As well as assisting individuals undergoing financial distress, we also have experience in corporate restructuring by means of formal and informal processes.The main formal processes are set out below, but we also have any number of restructuring tools to assist if your business is suffering cash flow difficulties.
1. Company Voluntary Arrangement (CVA) – A CVA is a proposal put to your business creditors. It has 2 stages, a nominee stage and a supervisor stage. In the nominee stage, the IP puts together the proposal based on information gathered from company records. The business creditors then vote at a meeting called for that purpose as to whether they accept the proposal or not. In order to be a success, 75% in value of those creditors who vote need to agree. In return for making payments to then, the creditors agree to take no enforcement action against the company. There is usually an element of debt sacrifice allowed in the CVA. When the CVA proposal has worked through to its conclusion, the company comes out of the CVA and is allowed to trade on. There is no change to the legal entity. It is not the end of the company.
2. Administration – When a company enters administration a bubble is placed around the company stopping any action being taken against it. Within 10 weeks of the date of administration, the IP has to put proposals to creditors as to how the administration is to be run. This is different from a CVA as it is the IP’s proposals rather than the companys. An administration does not necessarily mean the end of a company, it can be used to give a company breathing space to deal with historic debts.There are 3 reasons why a company may enter administration:
1. Better realisations to creditors than if the company were to be wound up
2. To make distributions to one or more secured creditors
3. To return the company t directors as a going concern.
There always has to be an exit strategy for an administrator either exit via a CVA, Creditors Voluntary Liquidation or dissolution of the company. The administration takes into account all of the company’s assets at the date of administration. There is normally an element of debt forgiveness.
3. Pre-pack administration – This process has had some negative coverage, but it is a true restructure and recovery process which used properly can aid businesses. At Middlebrooks we can guide you through the steps required. Essentially a pre-pack administration entails the sale of some or all of the business prior to the formal administration process. The business creditors are informed, but it is predominantly for information only and they have very little say. A pre-pack is normally used where there is a reputational risk that would adversely affect the value of the business assets.

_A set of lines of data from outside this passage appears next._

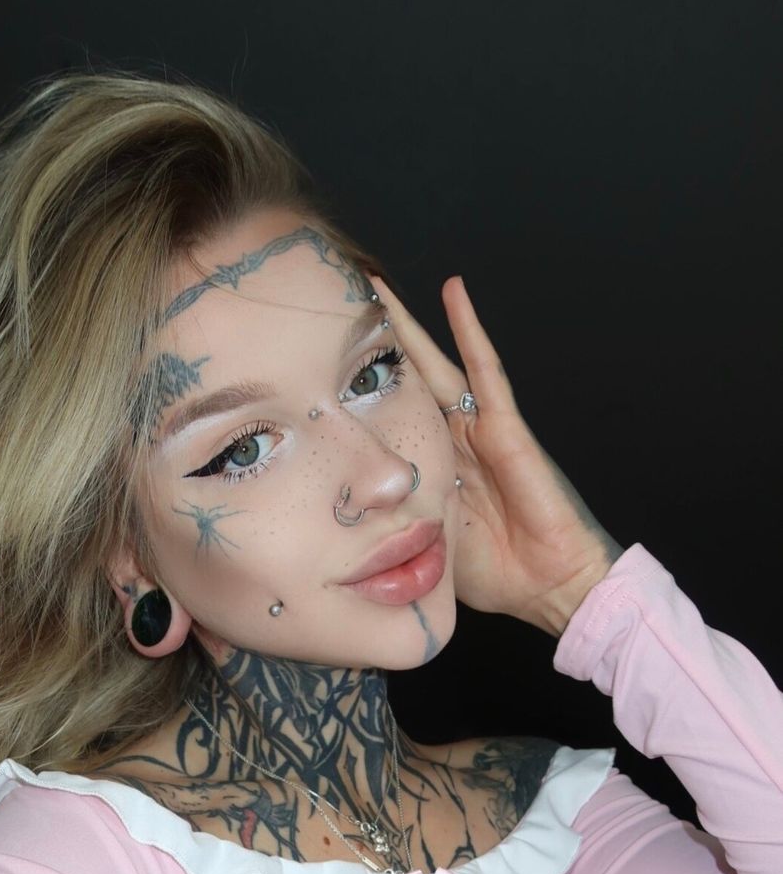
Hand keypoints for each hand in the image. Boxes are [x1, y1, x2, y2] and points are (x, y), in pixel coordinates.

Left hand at [368, 273, 624, 634]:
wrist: (551, 586)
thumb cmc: (499, 573)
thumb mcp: (431, 547)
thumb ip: (400, 526)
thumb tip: (349, 529)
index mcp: (437, 470)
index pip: (394, 421)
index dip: (363, 395)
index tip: (323, 369)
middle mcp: (457, 441)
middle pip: (410, 383)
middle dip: (377, 348)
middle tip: (343, 308)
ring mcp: (481, 429)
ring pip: (439, 366)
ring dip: (410, 326)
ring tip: (379, 287)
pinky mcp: (507, 427)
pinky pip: (486, 370)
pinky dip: (471, 330)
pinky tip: (454, 293)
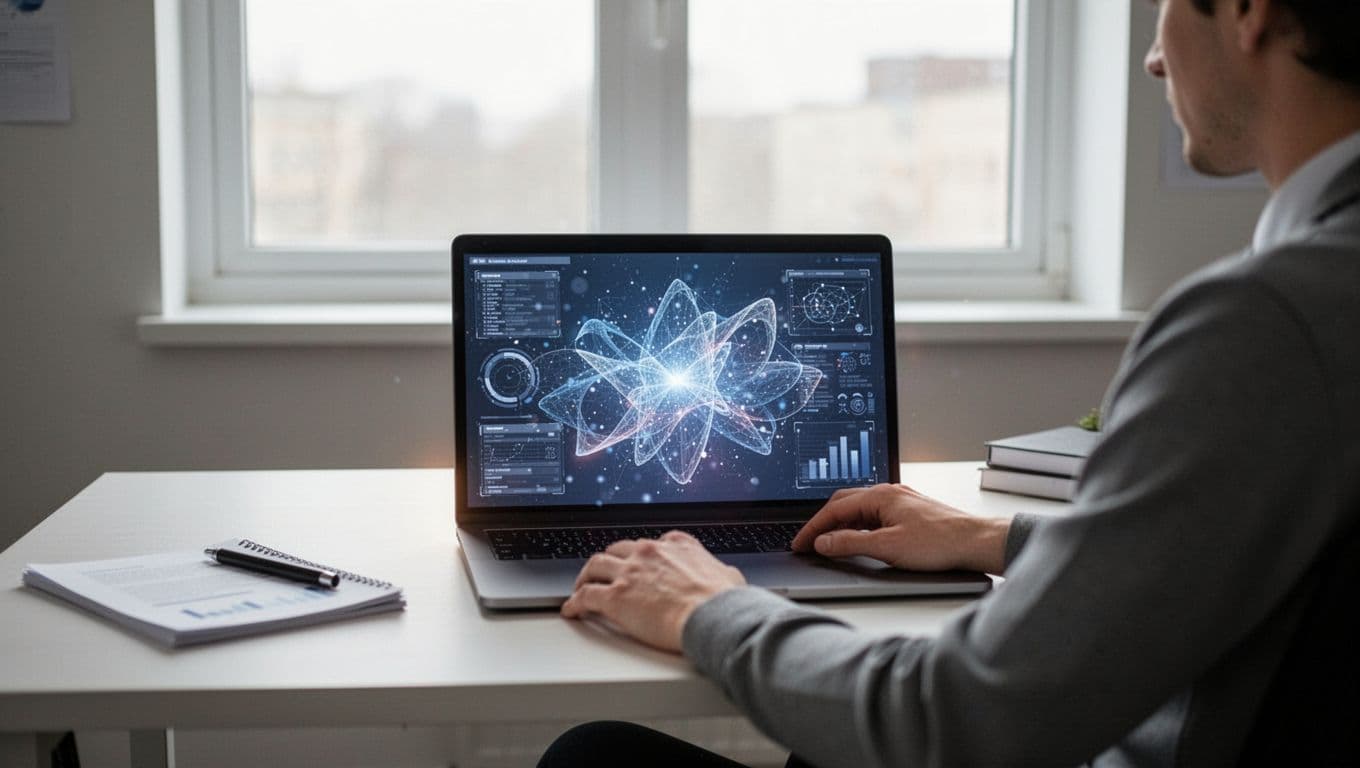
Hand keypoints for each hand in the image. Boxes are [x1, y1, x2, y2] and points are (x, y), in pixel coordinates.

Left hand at [561, 531, 746, 651]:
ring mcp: (629, 573)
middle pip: (618, 550)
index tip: (636, 563)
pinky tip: (572, 610)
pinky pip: (585, 597)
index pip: (649, 544)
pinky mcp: (615, 597)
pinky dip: (575, 603)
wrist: (713, 616)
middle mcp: (648, 552)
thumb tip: (727, 578)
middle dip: (610, 561)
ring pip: (595, 566)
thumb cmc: (724, 601)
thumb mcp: (729, 576)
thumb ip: (720, 572)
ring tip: (581, 586)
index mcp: (675, 544)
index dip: (639, 555)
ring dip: (586, 576)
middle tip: (605, 573)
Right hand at [791, 483, 1009, 573]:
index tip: (800, 543)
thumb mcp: (887, 547)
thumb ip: (851, 544)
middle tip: (808, 542)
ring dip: (840, 524)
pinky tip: (859, 539)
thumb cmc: (939, 542)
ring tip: (828, 543)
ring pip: (860, 509)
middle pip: (844, 503)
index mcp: (880, 495)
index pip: (834, 508)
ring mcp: (900, 501)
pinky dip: (858, 526)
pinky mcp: (909, 512)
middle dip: (822, 522)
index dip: (813, 528)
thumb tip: (824, 543)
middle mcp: (889, 493)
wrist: (976, 542)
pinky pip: (874, 515)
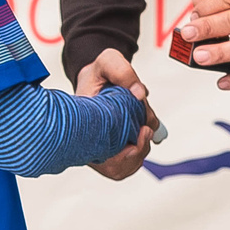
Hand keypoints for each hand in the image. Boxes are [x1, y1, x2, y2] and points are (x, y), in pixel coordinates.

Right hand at [76, 48, 154, 179]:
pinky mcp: (107, 152)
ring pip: (121, 169)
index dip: (125, 154)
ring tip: (144, 129)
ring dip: (140, 151)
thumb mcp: (108, 61)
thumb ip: (122, 71)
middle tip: (146, 129)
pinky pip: (124, 166)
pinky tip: (141, 136)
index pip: (100, 155)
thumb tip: (139, 94)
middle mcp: (86, 142)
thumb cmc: (98, 73)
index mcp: (83, 123)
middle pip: (114, 167)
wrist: (96, 78)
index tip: (142, 132)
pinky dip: (138, 153)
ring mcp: (96, 150)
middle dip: (138, 150)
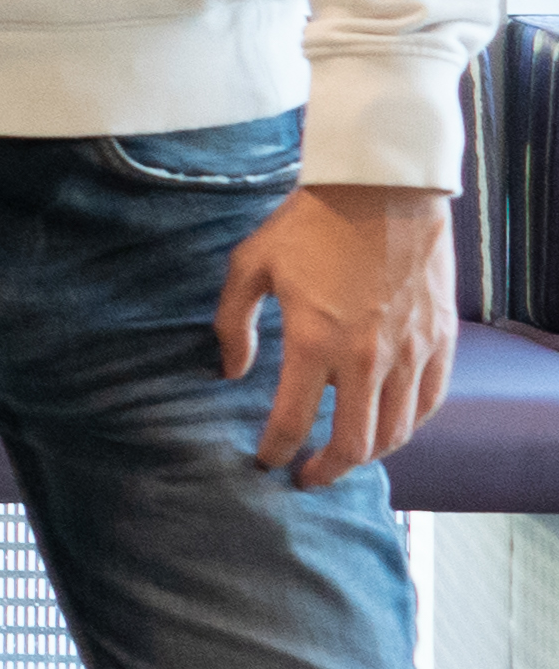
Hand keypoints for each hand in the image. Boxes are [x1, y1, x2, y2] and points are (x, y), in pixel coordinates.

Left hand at [218, 182, 455, 486]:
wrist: (382, 190)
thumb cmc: (310, 224)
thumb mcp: (251, 264)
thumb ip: (234, 323)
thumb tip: (229, 372)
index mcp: (313, 341)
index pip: (291, 421)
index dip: (275, 451)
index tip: (265, 462)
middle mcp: (366, 358)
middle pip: (352, 445)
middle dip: (325, 471)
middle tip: (307, 478)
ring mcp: (409, 353)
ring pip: (395, 432)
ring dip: (367, 455)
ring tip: (345, 457)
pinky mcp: (440, 342)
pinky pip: (428, 404)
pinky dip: (409, 426)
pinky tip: (389, 428)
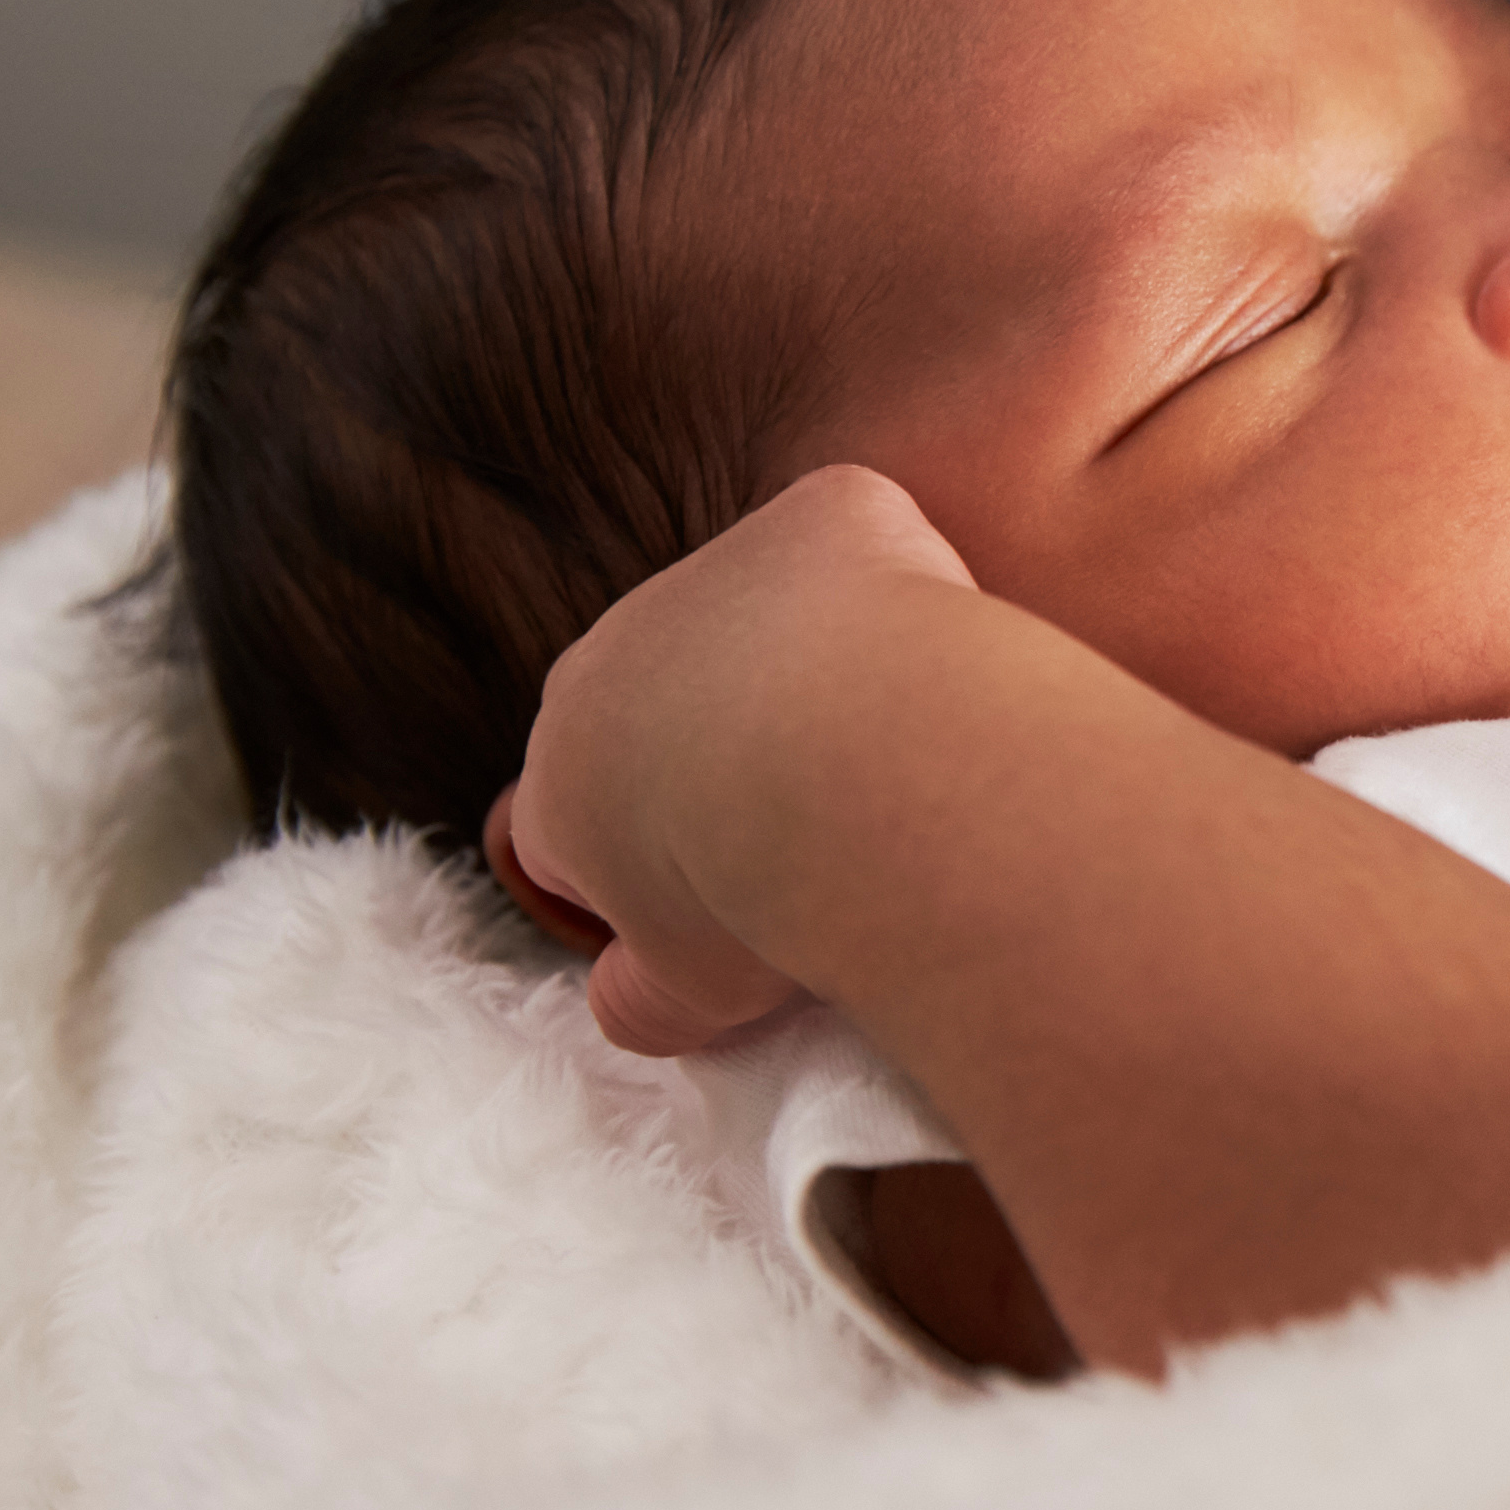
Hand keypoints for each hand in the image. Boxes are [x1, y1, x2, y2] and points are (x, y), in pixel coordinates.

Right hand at [488, 464, 983, 1056]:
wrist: (869, 778)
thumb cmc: (771, 902)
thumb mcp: (684, 998)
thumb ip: (637, 998)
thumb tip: (624, 998)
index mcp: (565, 775)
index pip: (571, 815)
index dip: (651, 862)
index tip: (731, 895)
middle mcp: (613, 654)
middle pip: (664, 700)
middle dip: (730, 753)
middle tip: (828, 826)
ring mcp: (712, 570)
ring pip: (762, 616)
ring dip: (816, 670)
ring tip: (901, 750)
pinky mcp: (820, 511)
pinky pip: (855, 536)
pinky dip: (899, 585)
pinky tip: (943, 661)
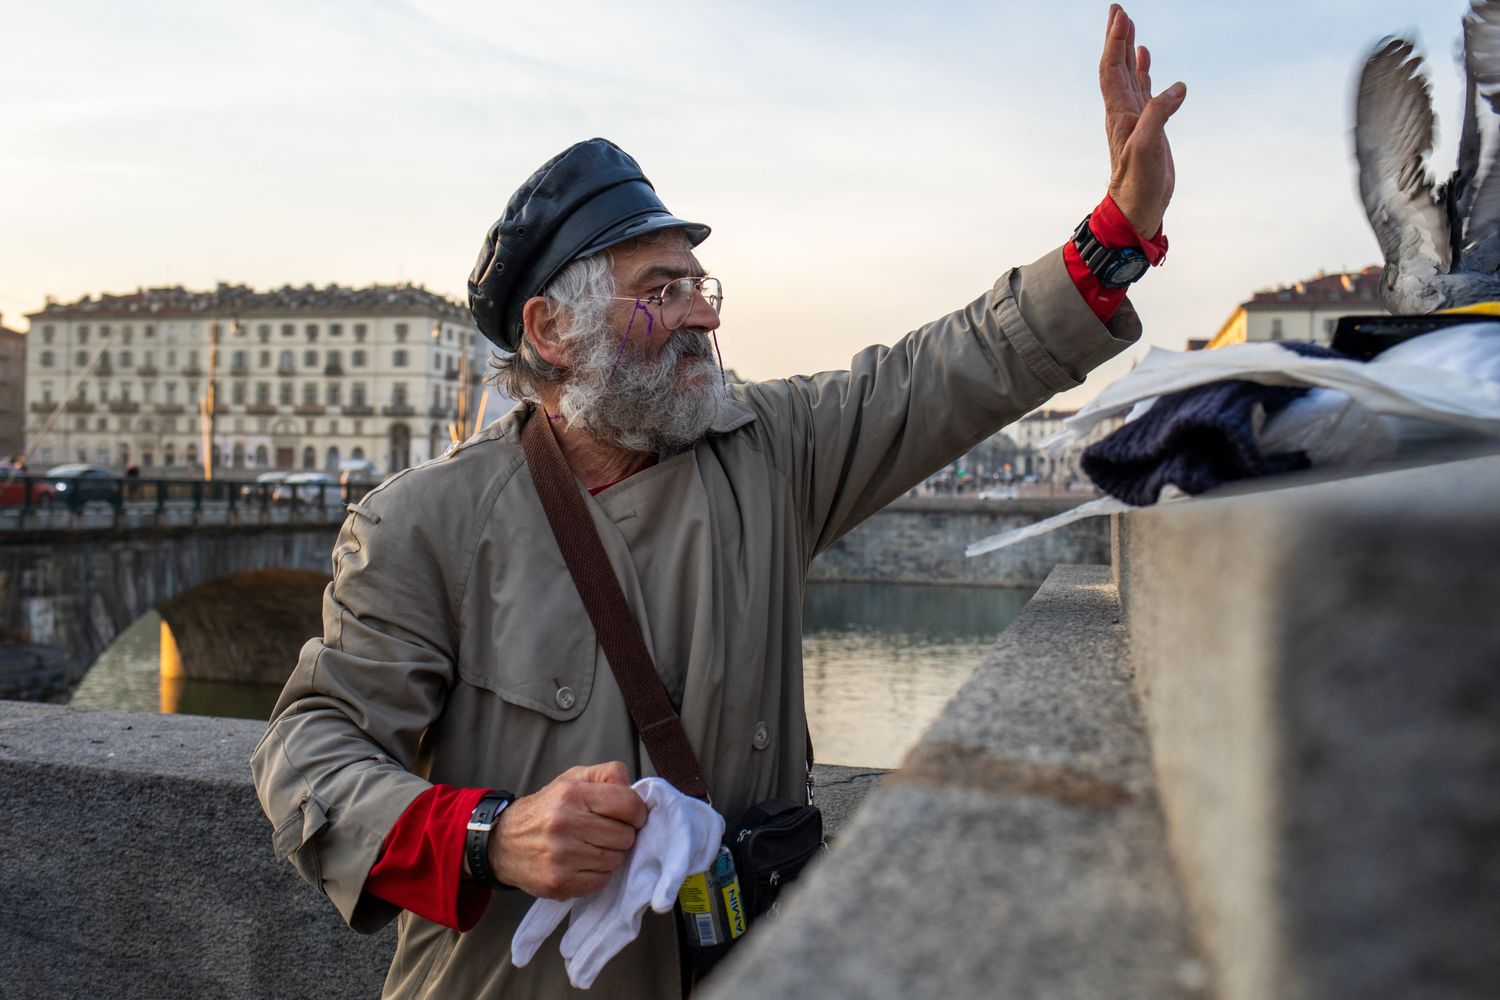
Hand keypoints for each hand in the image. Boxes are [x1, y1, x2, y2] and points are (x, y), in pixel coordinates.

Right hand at [490, 761, 648, 898]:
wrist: (503, 842)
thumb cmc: (547, 808)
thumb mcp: (573, 779)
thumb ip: (608, 774)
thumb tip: (635, 789)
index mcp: (572, 794)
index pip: (628, 804)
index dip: (638, 812)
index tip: (632, 816)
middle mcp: (565, 824)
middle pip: (625, 836)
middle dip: (623, 834)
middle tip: (606, 832)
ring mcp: (561, 857)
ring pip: (615, 860)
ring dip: (611, 855)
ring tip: (593, 846)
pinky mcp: (559, 883)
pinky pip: (601, 881)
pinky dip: (598, 873)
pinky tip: (583, 863)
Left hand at [1100, 4, 1185, 237]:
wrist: (1137, 208)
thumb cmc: (1139, 183)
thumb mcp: (1148, 148)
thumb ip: (1159, 115)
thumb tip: (1177, 87)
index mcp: (1120, 113)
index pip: (1113, 69)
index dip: (1115, 42)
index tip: (1120, 15)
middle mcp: (1124, 111)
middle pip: (1116, 66)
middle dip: (1117, 37)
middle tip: (1117, 9)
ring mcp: (1136, 117)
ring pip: (1129, 75)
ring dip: (1128, 49)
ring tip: (1129, 25)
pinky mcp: (1148, 126)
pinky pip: (1144, 90)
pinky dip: (1143, 70)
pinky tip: (1146, 58)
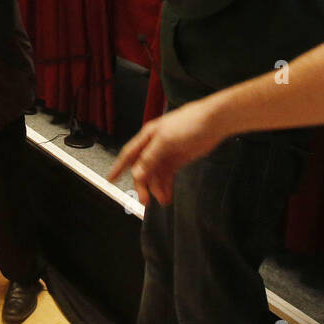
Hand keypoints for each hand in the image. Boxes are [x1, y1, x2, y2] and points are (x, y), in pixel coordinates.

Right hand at [108, 99, 224, 205]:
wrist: (214, 122)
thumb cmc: (189, 123)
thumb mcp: (165, 140)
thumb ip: (150, 158)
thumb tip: (136, 174)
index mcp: (147, 137)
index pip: (129, 154)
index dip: (118, 167)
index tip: (110, 180)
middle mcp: (154, 146)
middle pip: (142, 169)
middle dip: (142, 185)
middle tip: (144, 200)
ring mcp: (166, 153)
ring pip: (155, 175)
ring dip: (157, 188)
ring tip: (163, 200)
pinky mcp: (178, 159)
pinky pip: (167, 175)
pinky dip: (166, 186)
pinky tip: (167, 195)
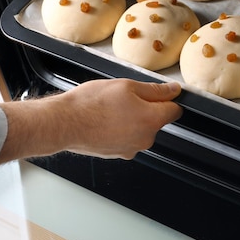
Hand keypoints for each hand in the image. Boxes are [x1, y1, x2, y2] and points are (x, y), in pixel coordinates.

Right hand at [0, 79, 181, 162]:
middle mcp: (145, 139)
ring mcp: (131, 149)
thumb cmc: (91, 104)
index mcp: (152, 121)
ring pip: (140, 128)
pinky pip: (126, 137)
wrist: (65, 123)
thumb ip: (155, 90)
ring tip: (110, 108)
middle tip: (125, 96)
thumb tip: (173, 90)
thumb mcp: (126, 86)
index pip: (174, 110)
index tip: (157, 92)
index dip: (167, 98)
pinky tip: (105, 119)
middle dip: (146, 108)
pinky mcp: (117, 154)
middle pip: (156, 120)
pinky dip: (120, 128)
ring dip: (132, 118)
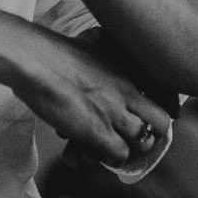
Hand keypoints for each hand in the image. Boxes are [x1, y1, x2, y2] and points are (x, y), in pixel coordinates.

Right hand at [9, 28, 175, 168]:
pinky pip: (120, 155)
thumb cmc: (52, 50)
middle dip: (150, 133)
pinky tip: (96, 151)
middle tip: (131, 136)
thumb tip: (101, 38)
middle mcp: (128, 92)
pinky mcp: (99, 131)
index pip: (164, 96)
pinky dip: (111, 158)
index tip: (145, 117)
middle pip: (161, 123)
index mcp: (128, 70)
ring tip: (110, 146)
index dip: (156, 110)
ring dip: (129, 148)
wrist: (33, 60)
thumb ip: (104, 44)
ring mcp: (115, 113)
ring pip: (143, 142)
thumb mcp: (92, 40)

4. Liquidation – This is the end of the company’s life. Liquidation is a wind up of the company taking account of all it’s assets and liabilities as at the date of liquidation. The IP realises the company’s assets and distributes them either direct or by means of an auction site. Your fiduciary duties as a director remain, but you no longer run the company and the IP maintains and disposes of all the books and records.
5. Solvent liquidations – A members voluntary liquidation is a solvent winding up. The MVL allows shareholders to withdraw funds in a tax efficient manner. Usually Middlebrooks works closely in tandem with your tax advisor to ensure maximum benefit is achieved.